# Anyone this lucky (or in other words, well off?



## classidaho (May 5, 2009)

April 2 The Vienna State Opera mounts its first ever production of Anna Bolena, starring Anna Netrebko and Elina Garanca. Not me


----------



## Almaviva (Aug 13, 2010)

classidaho said:


> April 2 The Vienna State Opera mounts its first ever production of Anna Bolena, starring Anna Netrebko and Elina Garanca. Not me


Oh... 

If I lived nearby, I'd pay whatever price for a ticket.
But this, coupled with plane ticket, hotel, meals, and the short notice... I can't make it.

I feel truly sad.


----------



## classidaho (May 5, 2009)

Also, I love these two girls when they are together! Even more than when they are separate.


----------



## MAuer (Feb 6, 2011)

Almaviva said:


> Oh...
> 
> If I lived nearby, I'd pay whatever price for a ticket.
> But this, coupled with plane ticket, hotel, meals, and the short notice... I can't make it.
> ...


Cheer up, Alma: La Bellissima will be bringing her Bolena to the Met later this year.
http://anna-netrebko.blogspot.com/2011/02/anna-netrebko-in-anna-bolena-and-manon.html


----------



## DarkAngel (Aug 11, 2010)

classidaho said:


> April 2 The Vienna State Opera mounts its first ever production of* Anna Bolena, starring Anna Netrebko and Elina Garanca*
> Not me


This couple teamed up for Bellini recording not too long ago...........


----------



## Almaviva (Aug 13, 2010)

MAuer said:


> Cheer up, Alma: La Bellissima will be bringing her Bolena to the Met later this year.
> http://anna-netrebko.blogspot.com/2011/02/anna-netrebko-in-anna-bolena-and-manon.html


Great, and with Elina as well! All is good, then.


----------



## Sieglinde (Oct 25, 2009)

I live in Sopron, about an hour with car... and I don't even consider going.


----------



## classidaho (May 5, 2009)

Sieglinde said:


> I live in Sopron, about an hour with car... and I don't even consider going.


and, , what is the over-riding reason that you would not concider it?

Please, don't say it's because of Anna, Anna or Elina!


----------



## Almaviva (Aug 13, 2010)

MAuer said:


> Cheer up, Alma: La Bellissima will be bringing her Bolena to the Met later this year.
> http://anna-netrebko.blogspot.com/2011/02/anna-netrebko-in-anna-bolena-and-manon.html


I'll go on October 15. I have a nice pre-paid hotel package already in a 5-star hotel (bargain price, got a promotion). It will be fun!
And October 15 is the Met in HD performance so you'll all be able to hear me during the curtain calls. I'm planning to shout "Brava, La Bellissima!!!" Seriously. I will.


----------



## sospiro (Apr 3, 2010)

Almaviva said:


> I'll go on October 15. I have a nice pre-paid hotel package already in a 5-star hotel (bargain price, got a promotion). It will be fun!
> And October 15 is the Met in HD performance so you'll all be able to hear me during the curtain calls. I'm planning to shout "Brava, La Bellissima!!!" Seriously. I will.

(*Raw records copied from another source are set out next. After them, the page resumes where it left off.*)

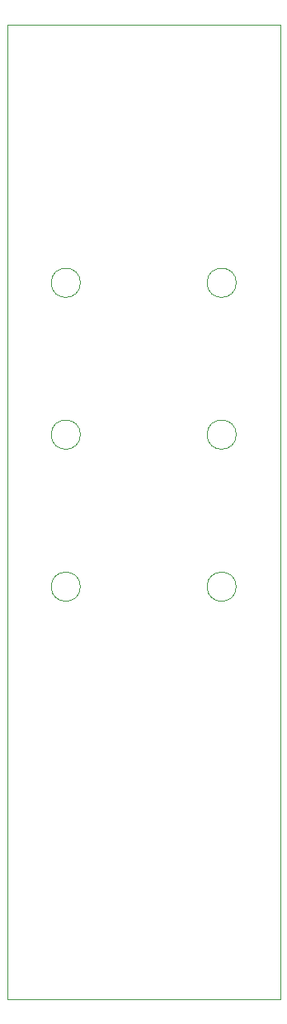
<source format=gm1>
%TF.GenerationSoftware,KiCad,Pcbnew,(6.0.1)*%
%TF.CreationDate,2022-11-02T12:22:22-04:00*%
%TF.ProjectId,ER-MIDI-CV4-02_CTLS,45522d4d-4944-4492-9d43-56342d30325f,1*%
%TF.SameCoordinates,Original*%
%TF.FileFunction,Profile,NP*%
%FSLAX46Y46*%
G04 Gerber Fmt 4.6, Leading zero omitted, Abs format (unit mm)*
G04 Created by KiCad (PCBNEW (6.0.1)) date 2022-11-02 12:22:22*
%MOMM*%
%LPD*%
G01*
G04 APERTURE LIST*
%TA.AperFunction,Profile*%
%ADD10C,0.100000*%
%TD*%
G04 APERTURE END LIST*
D10*
X72500000Y-89680000D02*
G75*
G03*
X72500000Y-89680000I-1500000J0D01*
G01*
X72500000Y-58500000D02*
G75*
G03*
X72500000Y-58500000I-1500000J0D01*
G01*
X65000000Y-32000000D02*
X93000000Y-32000000D01*
X93000000Y-32000000D02*
X93000000Y-132000000D01*
X93000000Y-132000000D02*
X65000000Y-132000000D01*
X65000000Y-132000000D02*
X65000000Y-32000000D01*
X88500000Y-58500000D02*
G75*
G03*
X88500000Y-58500000I-1500000J0D01*
G01*
X88500000Y-89680000D02*
G75*
G03*
X88500000Y-89680000I-1500000J0D01*
G01*
X72500000Y-74080000D02*
G75*
G03*
X72500000Y-74080000I-1500000J0D01*
G01*
X88500000Y-74080000D02*
G75*
G03*
X88500000Y-74080000I-1500000J0D01*
G01*
M02*

</source>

As you know I'm in Berlin to see Joseph Calleja in Lucia & Anna Bolena was live on TV here last night. If it's the same cast you should enjoy it. 'La Bellissima' was superb but she will have to watch her weight. Jane Seymour is a meatier role & Elīna Garanča was great as the scheming mistress. Her full-on snog with Henry (Ildebrando D'Arcangelo) at the beginning set things up nicely. Ildebrando was gorgeous - couldn't take my eyes off his tight leather trousers.


----------